Namun kali ini ada yang sedikit berbeda. Bolu kukus juga terhidang. Bolu kukus
coklat, pandan, juga vanilla. Untuk perkara yang masih bersifat firasat pun,
Ibu selalu menyiapkan dengan baik. Ibu memang Ibu terbaik.
Terkadang
aku berpikir, Ibu sudah memberikan segalanya untukku. Bahkan keinginannya untuk
tidak merepotkan anaknya, seperti tamparan keras untukku yang setua ini masih
saja merepotkan. Masih teringat jelas empat bulan lalu, tepat hari ulang tahun
Ibu. Ibu kembali memasak kue bolu kukus, Kue yang satu-satunya mampu ia buat
dan satu-satunya kue yang menemani keluarga kami selama bertahun-tahun. Memasak
kue bolu kukus untuk kejutan ulang tahun dirinya sendiri sudah menjadi tradisi
keluarga setiap tahun. Lucu sekali memang, ia rela repot sendiri di hari jadinya
agar kami tidak repot. Kemudian aku menanyakan sampai kapan ia akan melakukan
ritual ini? Ia menjawab dengan ringan, sampai Ibu sudah tidak kuat lagi bikin
kue. Pokoknya Ibu tidak mau merepotkan kalian. Memang aku tidak bisa membalas
segala kebaikan Ibu. Hanya doa untuk kesehatan dan kebahagiaannya saja yang
mampu ku beri. Tapi aku juga tahu bahwa kematian adalah pasti, maka tak lupa
aku berdoa agar saat tiba ajalnya, ia dalam keadaan suci raga maupun hati.
Hanya itu yang mampu kuberi. Tidak ada yang lain lagi.

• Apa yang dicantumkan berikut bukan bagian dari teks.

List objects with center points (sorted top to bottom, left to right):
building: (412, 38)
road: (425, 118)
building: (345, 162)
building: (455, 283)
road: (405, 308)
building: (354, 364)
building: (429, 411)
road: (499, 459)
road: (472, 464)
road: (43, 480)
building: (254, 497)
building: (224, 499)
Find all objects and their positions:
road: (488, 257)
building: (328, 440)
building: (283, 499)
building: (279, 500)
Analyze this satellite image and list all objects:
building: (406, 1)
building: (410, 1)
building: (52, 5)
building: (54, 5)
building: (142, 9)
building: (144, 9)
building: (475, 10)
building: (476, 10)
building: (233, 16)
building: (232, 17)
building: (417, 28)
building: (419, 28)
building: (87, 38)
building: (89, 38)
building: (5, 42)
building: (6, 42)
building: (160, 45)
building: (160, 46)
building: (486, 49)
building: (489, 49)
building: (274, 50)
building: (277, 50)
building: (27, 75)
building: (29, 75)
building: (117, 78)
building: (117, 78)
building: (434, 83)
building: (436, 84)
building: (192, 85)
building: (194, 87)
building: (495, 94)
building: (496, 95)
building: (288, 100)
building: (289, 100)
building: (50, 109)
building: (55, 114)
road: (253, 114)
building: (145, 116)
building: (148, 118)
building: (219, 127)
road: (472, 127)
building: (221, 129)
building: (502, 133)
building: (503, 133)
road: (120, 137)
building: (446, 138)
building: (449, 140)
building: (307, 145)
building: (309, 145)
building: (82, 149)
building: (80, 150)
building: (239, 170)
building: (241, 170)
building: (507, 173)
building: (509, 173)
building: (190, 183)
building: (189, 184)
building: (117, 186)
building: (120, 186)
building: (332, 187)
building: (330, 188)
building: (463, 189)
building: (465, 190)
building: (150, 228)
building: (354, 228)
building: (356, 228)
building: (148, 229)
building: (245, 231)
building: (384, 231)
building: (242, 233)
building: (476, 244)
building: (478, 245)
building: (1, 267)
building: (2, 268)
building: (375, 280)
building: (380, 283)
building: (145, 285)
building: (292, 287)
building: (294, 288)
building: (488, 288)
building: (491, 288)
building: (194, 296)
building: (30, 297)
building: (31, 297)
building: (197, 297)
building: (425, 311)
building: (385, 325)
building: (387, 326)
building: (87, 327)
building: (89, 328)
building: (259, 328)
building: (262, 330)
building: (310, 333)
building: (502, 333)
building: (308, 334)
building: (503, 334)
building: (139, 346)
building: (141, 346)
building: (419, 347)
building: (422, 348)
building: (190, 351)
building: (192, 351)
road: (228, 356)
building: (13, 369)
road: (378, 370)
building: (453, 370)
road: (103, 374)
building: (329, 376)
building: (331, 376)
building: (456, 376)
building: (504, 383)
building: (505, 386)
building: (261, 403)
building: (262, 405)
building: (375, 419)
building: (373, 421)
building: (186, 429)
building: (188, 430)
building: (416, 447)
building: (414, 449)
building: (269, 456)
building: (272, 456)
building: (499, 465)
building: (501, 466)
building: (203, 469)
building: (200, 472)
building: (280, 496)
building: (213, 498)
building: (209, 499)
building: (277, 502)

“Ibu, Kiki pulang tepat waktu nih.” Ucapku setengah
berteriak.
Lengang.
tidak ada jawaban.
“Ibu,
Kak Romi nanti sampai di stasiun jam tujuh malam. Ibu ikut jemput apa enggak?”
Masih
sama. Hanya sunyi dan detik jam dinding yang terdengar. Kemudian kuputuskan
untuk menghampirinya di dalam kamar. Benar saja jika tanyaku tak terjawab. Ibu sedang
tidur pulas dengan tasbih tergantung di tangannya. Tak sampai hati aku
membangunkannya. Aku hanya terdiam di ambang pintu, menatap wajahnya
lamat-lamat. Aku pernah membaca sebuah artikel, katanya ekspresi saat tidur
adalah ekspresi seseorang yang paling jujur. Melihat wajah Ibu yang tampak
sedikit tersenyum dalam tidurnya membuat aku merasa menjadi anak yang beruntung
sekaligus lega. Setidaknya di usia tuanya, aku percaya Ibu masih merasakan
banyak kebahagiaan—jika benar apa yang dikatakan oleh artikel yang kubaca itu
benar. Aku menutup kembali pintu kamarnya. Nanti saja kubangunkan ia saat
maghrib.
Maghrib
tiba, Aku gagal membangunkan Ibu. Raut wajah Ibu masih tetap sama, sedikit
tersenyum, namun ibu terlihat pucat. Tidak ada gerakan naik turun di dadanya. Tak
lagi ada denyut di pergelangan tangannya. Hembus hangat juga tidak terasa saat
kudekatkan jariku pada lubang hidungnya. Air mata seketika tumpah. Aku
memeluknya, terisak, memanggil namanya berulang-ulang. Tanpa jawaban, tanpa
suara, tentu saja.
Aku
masih terisak. Aku masih tidak percaya firasat Ibu benar terjadi. Malam ini
benar ada acara di rumah kami, semua anggota keluarga besar kami benar akan
berkumpul, dan Ibu benar-benar tidak ingin merepotkan anaknya. Bahkan untuk
acara pemakaman dirinya sendiri, ia menyiapkan kue untuk para tamu.